QUESTIONS TO ANSWER
1. Answer these questions using the passage on customer data platforms, one answer per line, marked (a), (b), and (c):
(a) To whom did Twilio CEO Jeff Lawson give his explanation after acquiring Segment?
(b) What does CEP stand for?
(c) Who is named as being from Cargo?
2. Extract the portion of the passage on customer data platforms from "A premise CDP" to "scoring and routing.", word for word.
3. Continue the passage on customer data platforms from the point where it stops.

GIVEN TEXT
Marketing operations are unique in every business, differing in tech stacks, processes, and regulations, creating opportunities to tailor tools for specific niches.
Twilio CEO Jeff Lawson explained to Stratechery’s Ben Thompson after acquiring Segment that the abundance of SaaS solutions has led to data being trapped in silos across different business lines. Marketing data resides in multiple platforms (social media, email, CRM, advertising tools), making it difficult to integrate.
A premise CDP is simple – it aligns your operational stack, enabling it to function as a cohesive unit by consolidating both data and crucial workflows.
In the B2B SaaS the workflows typically fall within the realms of sales, marketing, and data teams. Moreover, the complexity and the wide range of opportunities of CDPs often overlap with other three-letter acronym systems like CRM (customer relationship management), CEP (customer engagement platform), ABM (account-based marketing), or MAP (marketing automation platform).
I teamed up with Aurelien from Cargo to help with this post. With his team, he is building the future of the gtm stack, empowering revenue teams to create AI-powered workflows that automate everything from account identification and enrichment to scoring and routing.

DATA EXCERPT
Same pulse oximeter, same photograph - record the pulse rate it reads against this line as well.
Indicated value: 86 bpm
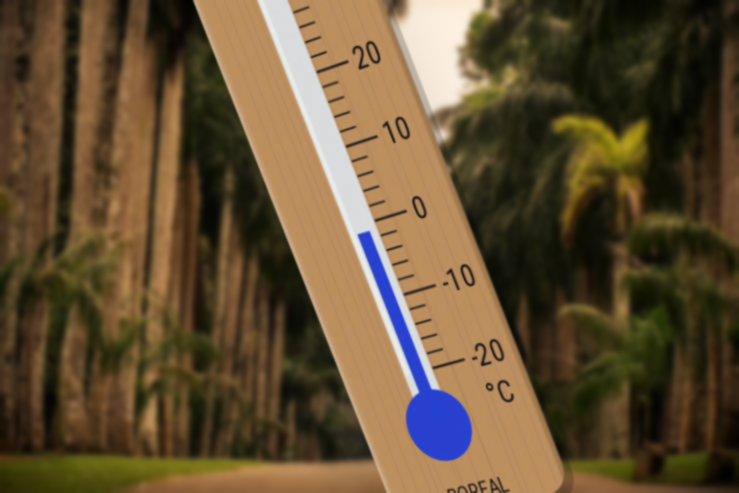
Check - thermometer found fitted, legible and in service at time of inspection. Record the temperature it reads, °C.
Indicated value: -1 °C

RESPONSES
1.
(a) Stratechery's Ben Thompson
(b) Customer engagement platform
(c) Aurelien

2.
A premise CDP is simple – it aligns your operational stack, enabling it to function as a cohesive unit by consolidating both data and crucial workflows.
In the B2B SaaS the workflows typically fall within the realms of sales, marketing, and data teams. Moreover, the complexity and the wide range of opportunities of CDPs often overlap with other three-letter acronym systems like CRM (customer relationship management), CEP (customer engagement platform), ABM (account-based marketing), or MAP (marketing automation platform).
I teamed up with Aurelien from Cargo to help with this post. With his team, he is building the future of the gtm stack, empowering revenue teams to create AI-powered workflows that automate everything from account identification and enrichment to scoring and routing.

3.
Packaged approach
Originally packaged CDPs were designed primarily focusing on event-clickstream data and help to map customers across distinct systems. Normally the tools come with built-in segmentation tools, making it easy to create customer segments and immediately activate them in marketing channels, customer service platforms, or analytics dashboard
Packaged CDPs often feature built-in compatibility and integrations with popular downstream tools, that close any of the following competences:
Customer Engagement: email, push notifications, in-app messaging, and SMS campaigns
Product and Behavioral Analytics: data federation, event tracking, schema management, and data privacy compliance
Attribution: tracking for paid and organic channels, campaign performance analysis, and multi-touch attribution models
Customer Acquisition and Growth Marketing: SEO, SEM, affiliate marketing, referral programs, and deep-linking for customer acquisition
Data Infrastructure and Routing: event streaming, real-time routing, and API integrations for seamless data flow
In 2024, the essence of packaged CDPs remains consistent across various vendors. The fundamental premise is straightforward: we integrate all your data sources, enabling you to orchestrate data across various services—albeit limited to those for which connections you have. The real differentiation among these packaged CDPs lies not in their basic functionalities, but in what happens within this 'black box' of data processing, for example, some fancy ML-powered segmentation. Also, it’s about the degree of control you have over data federation – specifically, the customization of triggers, workflows, and other operational elements.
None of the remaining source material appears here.